MK: The cornerstone of my approach has always been the idea that the business needs to be the same as the art. In jazz, you had to use improvisational methodologies. So you look at a situation and think, "How am I going to make this work?" So you try something and maybe say, "Whoa! That didn't work out," or you think, "Uh oh, that was a chord change I hadn't counted on; the pianist hit the wrong note!" You ride this roller coaster of business because that's what the music requires.
So in this situation, we are looking at working with an artist like Rahe who is as innovatively creative as all the other artists I've worked with. However, she's also working within a popular music zone because the traditional role of the singer- songwriter has an enormous accessibility. It's a compelling and direct connection, with the words coming from the singer-songwriter's heart and soul. So it's a different musical approach than pure improvisation, but when you're creative like Rahe is, and you're inspired by people like Miles Davis, John Coltrane, Billie Holiday, flamenco music, world music, and so forth, you don't want to put it in a box. You want it to breathe and grow in an organic fashion.

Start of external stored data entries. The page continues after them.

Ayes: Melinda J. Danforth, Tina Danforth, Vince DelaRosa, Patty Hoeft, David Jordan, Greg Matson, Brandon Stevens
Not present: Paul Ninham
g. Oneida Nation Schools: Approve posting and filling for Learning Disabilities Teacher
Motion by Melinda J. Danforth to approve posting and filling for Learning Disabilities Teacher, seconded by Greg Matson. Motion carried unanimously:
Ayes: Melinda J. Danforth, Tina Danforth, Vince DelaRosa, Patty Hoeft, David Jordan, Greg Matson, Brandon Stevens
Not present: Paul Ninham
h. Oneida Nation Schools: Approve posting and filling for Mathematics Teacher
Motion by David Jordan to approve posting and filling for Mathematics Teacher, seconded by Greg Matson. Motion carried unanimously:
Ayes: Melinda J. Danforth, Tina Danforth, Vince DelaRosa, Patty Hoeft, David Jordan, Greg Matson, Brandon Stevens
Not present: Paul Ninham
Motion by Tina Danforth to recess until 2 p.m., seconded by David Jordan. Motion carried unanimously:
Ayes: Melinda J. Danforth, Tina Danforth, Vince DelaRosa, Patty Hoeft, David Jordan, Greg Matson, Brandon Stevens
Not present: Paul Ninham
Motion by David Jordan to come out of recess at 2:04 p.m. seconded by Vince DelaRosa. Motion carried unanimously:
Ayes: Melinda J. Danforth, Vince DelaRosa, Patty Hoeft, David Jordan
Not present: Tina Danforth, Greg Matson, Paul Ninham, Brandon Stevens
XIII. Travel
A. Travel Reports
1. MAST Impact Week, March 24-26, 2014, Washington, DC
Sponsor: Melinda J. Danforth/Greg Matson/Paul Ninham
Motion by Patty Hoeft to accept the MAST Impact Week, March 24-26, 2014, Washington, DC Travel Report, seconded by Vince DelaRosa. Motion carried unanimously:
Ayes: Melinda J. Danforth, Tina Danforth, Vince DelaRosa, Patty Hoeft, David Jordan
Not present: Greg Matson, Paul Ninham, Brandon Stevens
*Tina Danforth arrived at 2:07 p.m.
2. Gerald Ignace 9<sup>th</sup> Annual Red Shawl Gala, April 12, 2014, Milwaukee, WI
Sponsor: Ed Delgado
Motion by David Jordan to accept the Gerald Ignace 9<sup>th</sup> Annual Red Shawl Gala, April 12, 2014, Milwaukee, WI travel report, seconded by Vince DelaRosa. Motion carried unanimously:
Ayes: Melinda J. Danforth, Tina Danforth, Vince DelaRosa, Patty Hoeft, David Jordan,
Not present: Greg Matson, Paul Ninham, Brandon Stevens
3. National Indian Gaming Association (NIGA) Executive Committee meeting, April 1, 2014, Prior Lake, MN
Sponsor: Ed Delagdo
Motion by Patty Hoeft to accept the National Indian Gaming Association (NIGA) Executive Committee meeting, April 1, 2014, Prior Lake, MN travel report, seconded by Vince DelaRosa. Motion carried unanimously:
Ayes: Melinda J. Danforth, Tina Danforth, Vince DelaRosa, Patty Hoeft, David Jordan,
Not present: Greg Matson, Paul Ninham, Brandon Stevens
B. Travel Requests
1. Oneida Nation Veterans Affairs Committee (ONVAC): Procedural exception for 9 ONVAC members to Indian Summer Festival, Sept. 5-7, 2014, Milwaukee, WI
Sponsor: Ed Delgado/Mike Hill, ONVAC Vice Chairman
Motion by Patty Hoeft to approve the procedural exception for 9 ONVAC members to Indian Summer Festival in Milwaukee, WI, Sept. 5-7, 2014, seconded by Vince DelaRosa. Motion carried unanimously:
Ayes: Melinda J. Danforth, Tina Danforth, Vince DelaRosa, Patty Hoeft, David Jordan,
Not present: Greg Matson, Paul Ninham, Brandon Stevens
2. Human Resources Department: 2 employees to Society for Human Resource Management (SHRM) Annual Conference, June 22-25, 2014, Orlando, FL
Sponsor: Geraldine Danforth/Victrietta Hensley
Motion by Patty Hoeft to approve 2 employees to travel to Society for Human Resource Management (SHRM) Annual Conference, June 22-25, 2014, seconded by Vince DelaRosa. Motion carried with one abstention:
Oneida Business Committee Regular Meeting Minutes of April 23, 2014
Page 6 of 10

So we had to create something in that manner, and that's the approach that we took to developing the music for this album. The improvisational nature was that we needed studio time and we needed musicians. So I made a proposal to Kelland to put the class theory into real-world action, "OK, this artist came from the Camerata experiment, and here is your experiment in motion. So let me give you this business model in exchange for you providing me with access to certain resources, and we'll come up with something that will work for everybody."
The school systems in America, particularly the state colleges, need new mechanisms because they are in financial trouble as states are cutting back. My idea is that if you can convince a school to invest in its talent, and help students to launch their careers by using the resources already at the school, the school can tag a piece of that action. This creates a situation where instead of just giving students diplomas, you give them careers, and then the students make out better while the university builds an income stream. It's a symbiotic relationship.
So that was the concept we launched here, tied in with the Camerata Program, and I hope this becomes a model for state universities throughout the country. Like we always have, we're trying to change the environment we're working in, and the educational environment needs to be changed, so we're putting this model on the table.
AAJ: It looks like the business setup for all participants on this recording has allowed everyone to be invested in the outcome.
MK: Yes, and in more ways than might be readily apparent! Revenue sharing, to me, has always made a great deal of sense. In the late 1980s, I developed a program that I put in front of the National Endowment for the Artsand another failed attempt to do something for jazz, the National Jazz Service Organization- -that was a distribution methodology in which jazz product, which had been viewed as a loss leader for record companies, could be split off and sent out directly to its niche marketplace. So let's forget the idea of attempting to put product into places designed to reach 100 percent of the market, and focus instead on solely reaching the three percent of jazz. Central to the concept was the idea that the artists would own the product, and instead of going through labels and distributors, it would be a collective and collaborative effort by professionals working with artists.
Utopian, I know, but it's the model that now exists among individuals who produce their own records, sell them from the bandstands, make deals with Downtown Music Gallery and other small stores, and realize that it doesn't pay to put your product in Borders or other stores where you have to chase down your money even if they actually sell the product. It's simple arithmetic.
So with Rahe, the question was how we could get the product out there if we're paying sidemen and a studio. And the idea was that you make the deal with everyone to function in revenue sharing. We said to the studio, "Look, you're going to be dark at a certain time, so while you're dark I could come in with this group. Rather than sit there empty, you can loan the studio to us, and we'll cut you in on the profits." You say to the musicians, "I can't pay you up front, but you aren't doing anything that night, anyways. The music is good, it's enjoyable to play, so let's do it, and I'll give you a royalty for every record we sell and every track that is downloaded." We found out the artists' asking fee, were they to be paid outright, and we increased it by 30 to 50 percent and made it a revenue share, capping off the revenue share at that increased number. Someone who wanted $600 would now get $900. If we don't sell the full amount of product, then they get their corresponding piece of the action. But that means that if they want to take it and buy product as a retailer or sell it from the bandstand, they're able to do it, and they get their markup as well as their royalty.